The selloffs have been attributed to a lack of confidence in CEO Michael Saylor’s long-term plan, exclusively based on Bitcoin.
MicroStrategy, known for its aggressive Bitcoin acquisitions, has announced that it will launch its Treasury Reserve Asset in August 2020. With more than $2 billion in investor funds previously invested in Bitcoin, the business currently owns more than 105,000 units of the leading cryptocurrency. According to Bloomberg, Chief Financial Officer Le Phong and Chief Technology Officer Timothy Lang respectively sold 10,000 and 20,000 shares. According to the study, both executives made a total of $7 million.

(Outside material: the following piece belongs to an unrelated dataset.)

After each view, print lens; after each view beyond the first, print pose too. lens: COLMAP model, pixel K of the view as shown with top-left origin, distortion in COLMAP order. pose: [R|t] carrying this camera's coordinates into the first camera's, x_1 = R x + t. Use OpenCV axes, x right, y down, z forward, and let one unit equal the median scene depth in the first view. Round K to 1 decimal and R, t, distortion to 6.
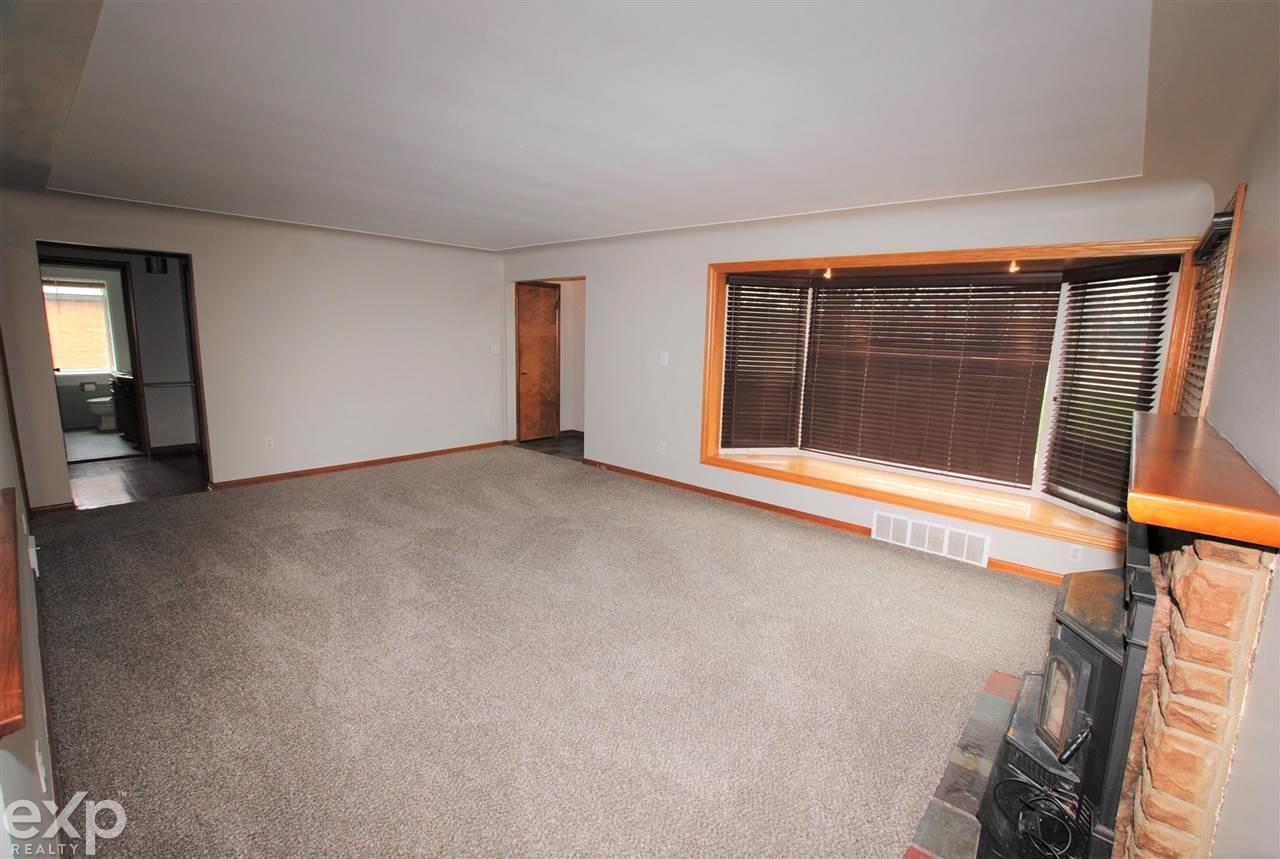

According to a filing with the Securities and Exchange Commission (SEC), Michael Saylor did not sell any shares.
While Le Phong and Timothy Lang are allowed to sell their stock, it is thought that “senior executives do not sell the stock if they think it’s going higher,” according to Matt Maley, chief market strategist at Miller Tabak & Co.., “It’s just a bad sign no matter how you slice it.”
Michael Saylor has risen through the ranks to become one of the most well-known spokespersons for Bitcoin, promoting its acceptance, particularly among institutional investors. He has frequently stated that keeping cash on balance sheets to increase wealth over time is extremely hazardous. However, several Wall Street analysts do not believe that the company’s leaders’ stock selloffs are in jeopardy.
MicroStrategy’s Saylor’s unwavering support for Bitcoin, according to Ed Moya, a senior market analyst at Oanda Corp, has turned the firm into a cryptocurrency trade rather than a bet on the company’s software products and services. The stock’s price will very certainly continue to move in the direction of Saylor’s Bitcoin bet.